__Work to be completed__
Every line of the records counts; transcribe each one exactly.

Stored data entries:
....................

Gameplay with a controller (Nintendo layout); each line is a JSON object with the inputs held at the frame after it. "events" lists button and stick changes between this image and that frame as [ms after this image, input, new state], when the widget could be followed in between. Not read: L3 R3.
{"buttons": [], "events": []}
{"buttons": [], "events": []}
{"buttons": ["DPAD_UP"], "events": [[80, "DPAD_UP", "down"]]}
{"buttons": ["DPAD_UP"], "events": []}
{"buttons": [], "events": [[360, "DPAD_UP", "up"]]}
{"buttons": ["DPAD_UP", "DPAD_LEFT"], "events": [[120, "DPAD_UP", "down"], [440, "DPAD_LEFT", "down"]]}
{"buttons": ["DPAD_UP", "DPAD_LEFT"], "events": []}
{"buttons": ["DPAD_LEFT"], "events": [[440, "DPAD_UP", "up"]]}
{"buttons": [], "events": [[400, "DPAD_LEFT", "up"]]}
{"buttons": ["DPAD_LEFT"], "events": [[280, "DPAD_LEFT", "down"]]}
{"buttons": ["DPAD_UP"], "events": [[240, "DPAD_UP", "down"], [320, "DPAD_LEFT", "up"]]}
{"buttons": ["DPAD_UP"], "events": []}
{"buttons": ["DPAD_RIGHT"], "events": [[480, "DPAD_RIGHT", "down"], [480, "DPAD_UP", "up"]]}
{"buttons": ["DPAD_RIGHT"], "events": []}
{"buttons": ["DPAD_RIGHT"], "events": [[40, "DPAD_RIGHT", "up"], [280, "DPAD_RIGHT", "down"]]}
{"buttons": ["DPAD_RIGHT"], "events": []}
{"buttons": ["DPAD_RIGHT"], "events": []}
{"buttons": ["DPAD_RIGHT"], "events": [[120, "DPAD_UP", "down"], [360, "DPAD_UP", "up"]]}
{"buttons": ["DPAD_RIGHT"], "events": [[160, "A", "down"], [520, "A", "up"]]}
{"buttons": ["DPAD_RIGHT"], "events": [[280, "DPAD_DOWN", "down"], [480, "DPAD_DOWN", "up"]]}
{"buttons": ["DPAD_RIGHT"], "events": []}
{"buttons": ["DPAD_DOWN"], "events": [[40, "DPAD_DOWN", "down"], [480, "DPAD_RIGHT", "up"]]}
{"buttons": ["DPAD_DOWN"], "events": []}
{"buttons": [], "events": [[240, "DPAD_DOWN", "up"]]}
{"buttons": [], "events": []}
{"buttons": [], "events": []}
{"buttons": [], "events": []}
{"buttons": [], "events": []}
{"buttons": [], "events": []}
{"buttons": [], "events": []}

....................

__Result for this task__
Gameplay with a controller (Nintendo layout); each line is a JSON object with the inputs held at the frame after it. "events" lists button and stick changes between this image and that frame as [ms after this image, input, new state], when the widget could be followed in between. Not read: L3 R3.
{"buttons": [], "events": []}
{"buttons": [], "events": []}
{"buttons": ["DPAD_UP"], "events": [[80, "DPAD_UP", "down"]]}
{"buttons": ["DPAD_UP"], "events": []}
{"buttons": [], "events": [[360, "DPAD_UP", "up"]]}
{"buttons": ["DPAD_UP", "DPAD_LEFT"], "events": [[120, "DPAD_UP", "down"], [440, "DPAD_LEFT", "down"]]}
{"buttons": ["DPAD_UP", "DPAD_LEFT"], "events": []}
{"buttons": ["DPAD_LEFT"], "events": [[440, "DPAD_UP", "up"]]}
{"buttons": [], "events": [[400, "DPAD_LEFT", "up"]]}
{"buttons": ["DPAD_LEFT"], "events": [[280, "DPAD_LEFT", "down"]]}
{"buttons": ["DPAD_UP"], "events": [[240, "DPAD_UP", "down"], [320, "DPAD_LEFT", "up"]]}
{"buttons": ["DPAD_UP"], "events": []}
{"buttons": ["DPAD_RIGHT"], "events": [[480, "DPAD_RIGHT", "down"], [480, "DPAD_UP", "up"]]}
{"buttons": ["DPAD_RIGHT"], "events": []}
{"buttons": ["DPAD_RIGHT"], "events": [[40, "DPAD_RIGHT", "up"], [280, "DPAD_RIGHT", "down"]]}
{"buttons": ["DPAD_RIGHT"], "events": []}
{"buttons": ["DPAD_RIGHT"], "events": []}
{"buttons": ["DPAD_RIGHT"], "events": [[120, "DPAD_UP", "down"], [360, "DPAD_UP", "up"]]}
{"buttons": ["DPAD_RIGHT"], "events": [[160, "A", "down"], [520, "A", "up"]]}
{"buttons": ["DPAD_RIGHT"], "events": [[280, "DPAD_DOWN", "down"], [480, "DPAD_DOWN", "up"]]}
{"buttons": ["DPAD_RIGHT"], "events": []}
{"buttons": ["DPAD_DOWN"], "events": [[40, "DPAD_DOWN", "down"], [480, "DPAD_RIGHT", "up"]]}
{"buttons": ["DPAD_DOWN"], "events": []}
{"buttons": [], "events": [[240, "DPAD_DOWN", "up"]]}
{"buttons": [], "events": []}
{"buttons": [], "events": []}
{"buttons": [], "events": []}
{"buttons": [], "events": []}
{"buttons": [], "events": []}
{"buttons": [], "events": []}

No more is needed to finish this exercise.